▶ _TASK STATEMENT_: Repeat the lines below exactly as written, please, from the line with "Haematoxylin and eosin" to the line with "Review note (as", both lines included, and no others.

▶ _TASK MATERIAL_:
▼
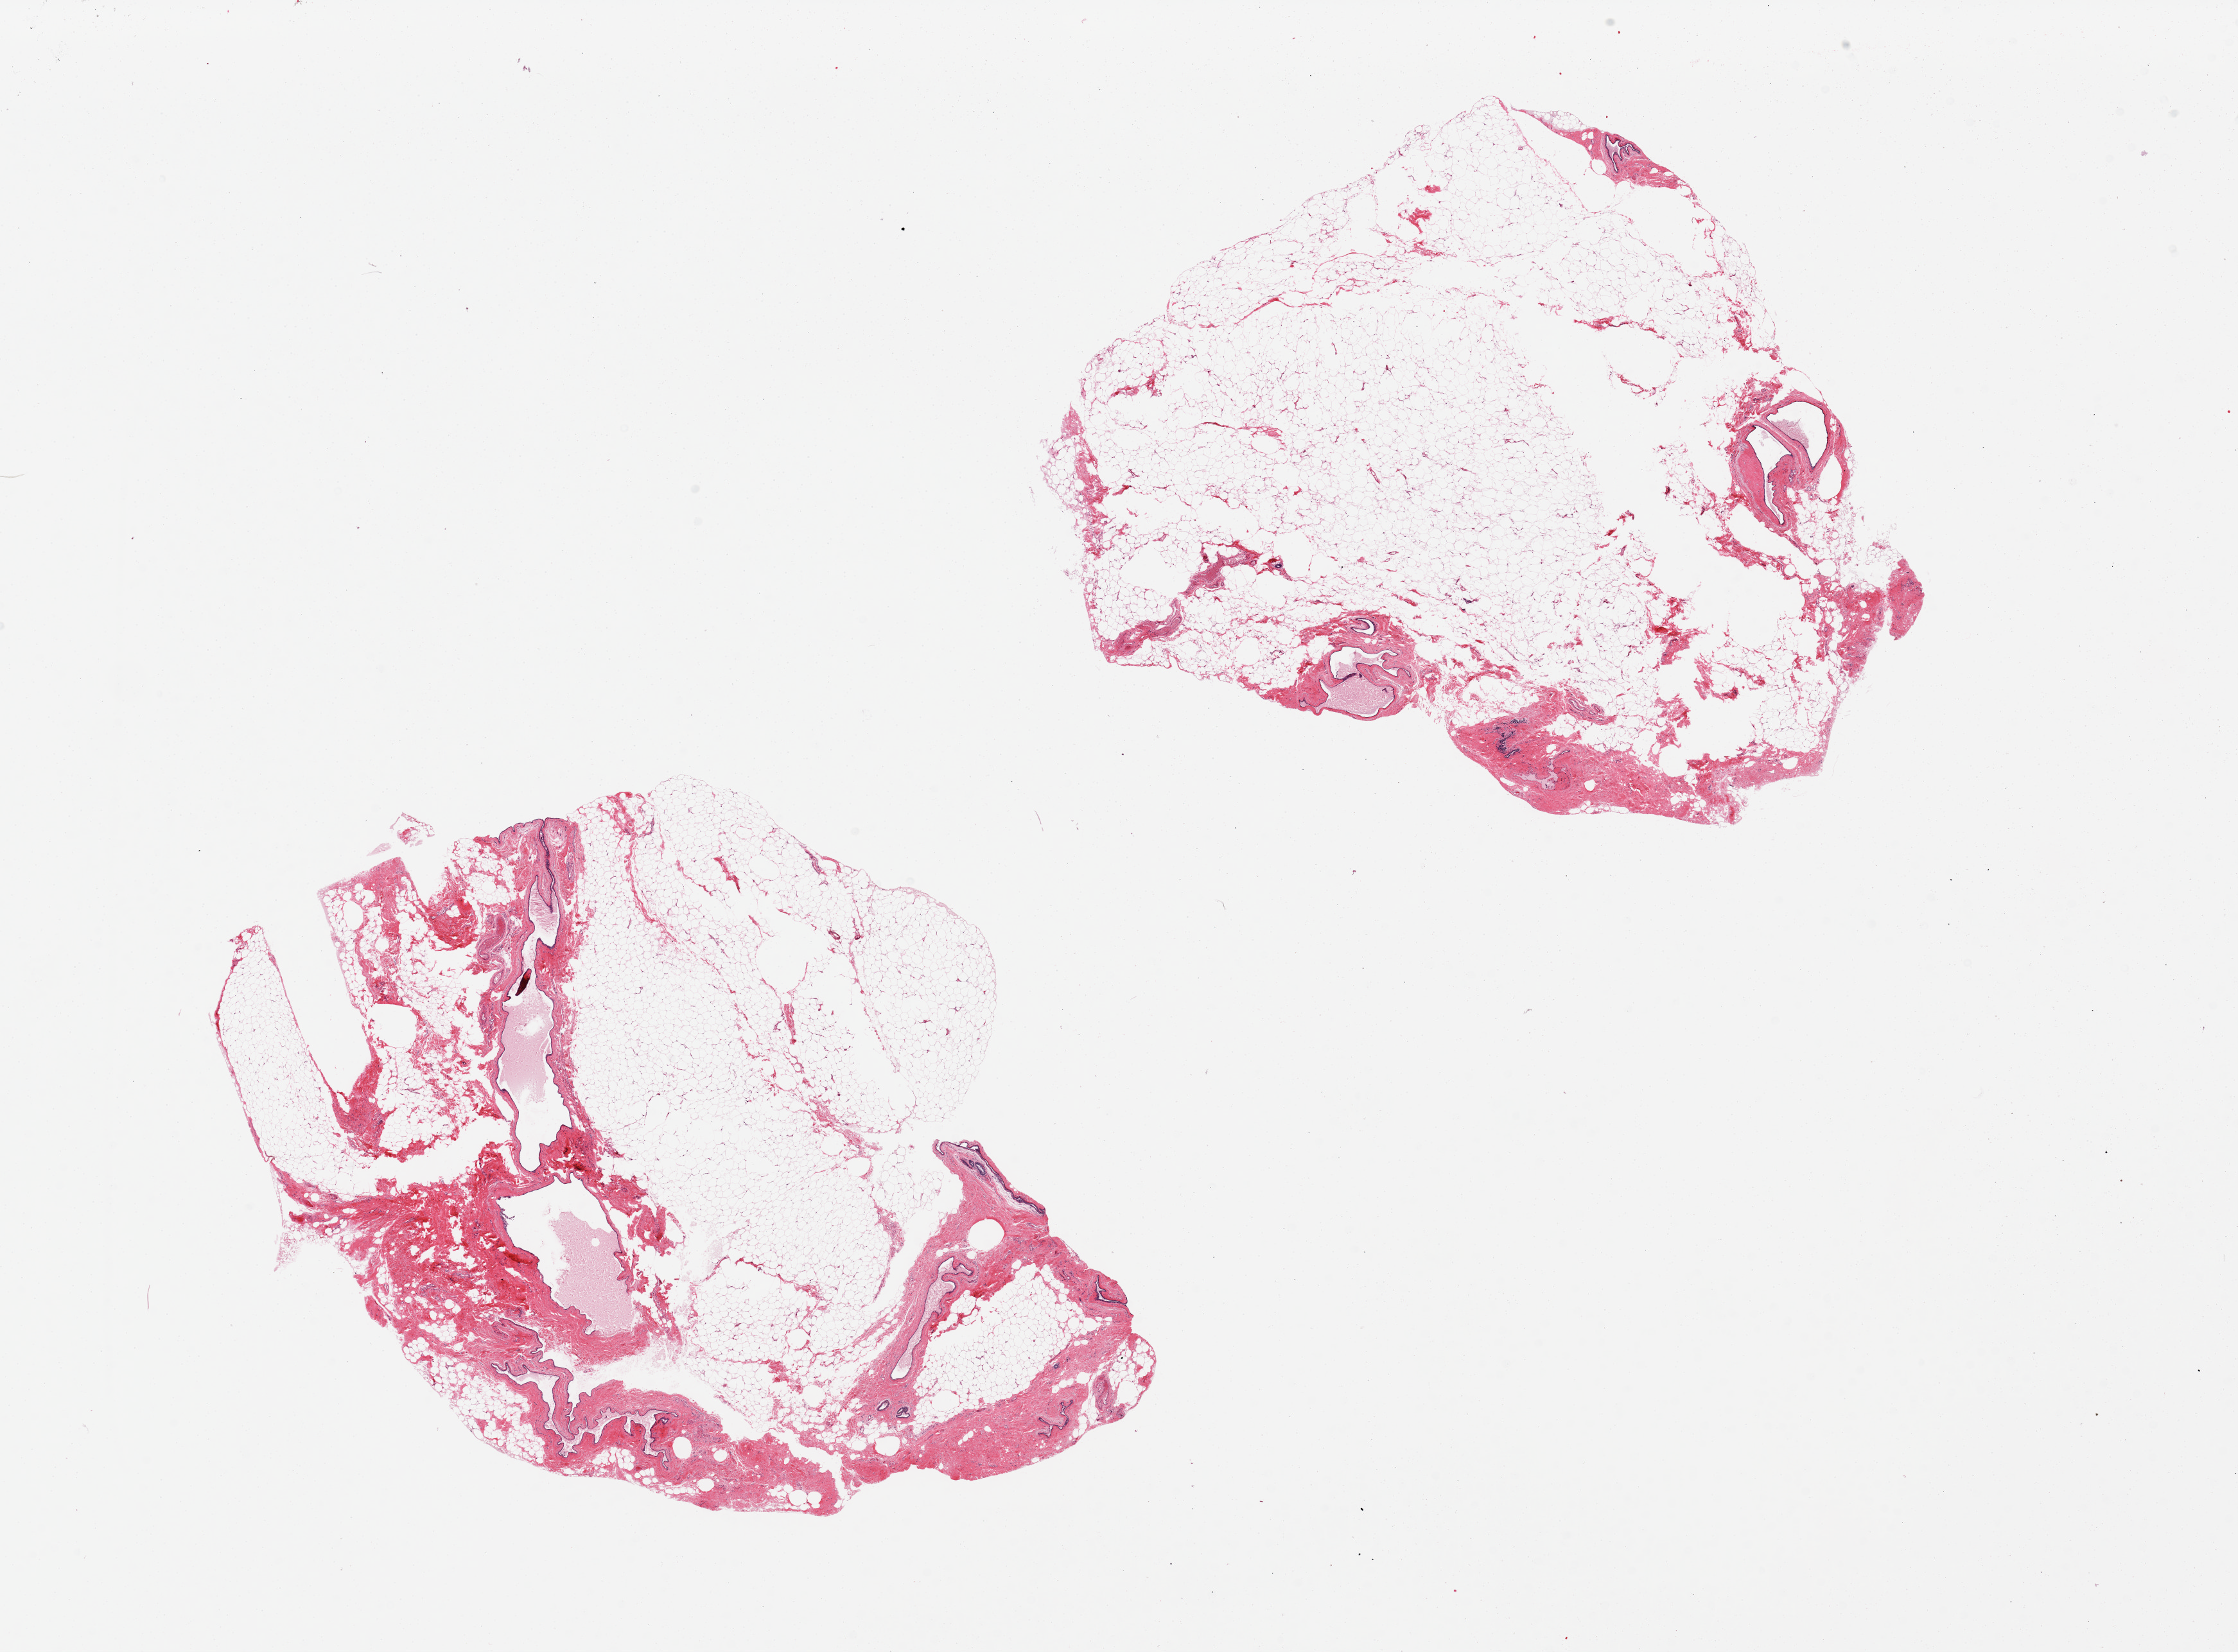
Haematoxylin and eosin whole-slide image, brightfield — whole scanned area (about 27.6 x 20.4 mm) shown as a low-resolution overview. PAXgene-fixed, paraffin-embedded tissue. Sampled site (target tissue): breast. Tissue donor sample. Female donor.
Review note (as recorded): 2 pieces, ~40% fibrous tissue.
▲
▼
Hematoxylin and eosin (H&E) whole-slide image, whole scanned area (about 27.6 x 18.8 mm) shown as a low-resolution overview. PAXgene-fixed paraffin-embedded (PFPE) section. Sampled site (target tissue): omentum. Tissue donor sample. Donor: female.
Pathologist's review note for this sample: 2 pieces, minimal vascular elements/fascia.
▲
▶ _RESULT FOR THIS EXERCISE_:
Haematoxylin and eosin whole-slide image, brightfield — whole scanned area (about 27.6 x 20.4 mm) shown as a low-resolution overview. PAXgene-fixed, paraffin-embedded tissue. Sampled site (target tissue): breast. Tissue donor sample. Female donor.
Review note (as recorded): 2 pieces, ~40% fibrous tissue.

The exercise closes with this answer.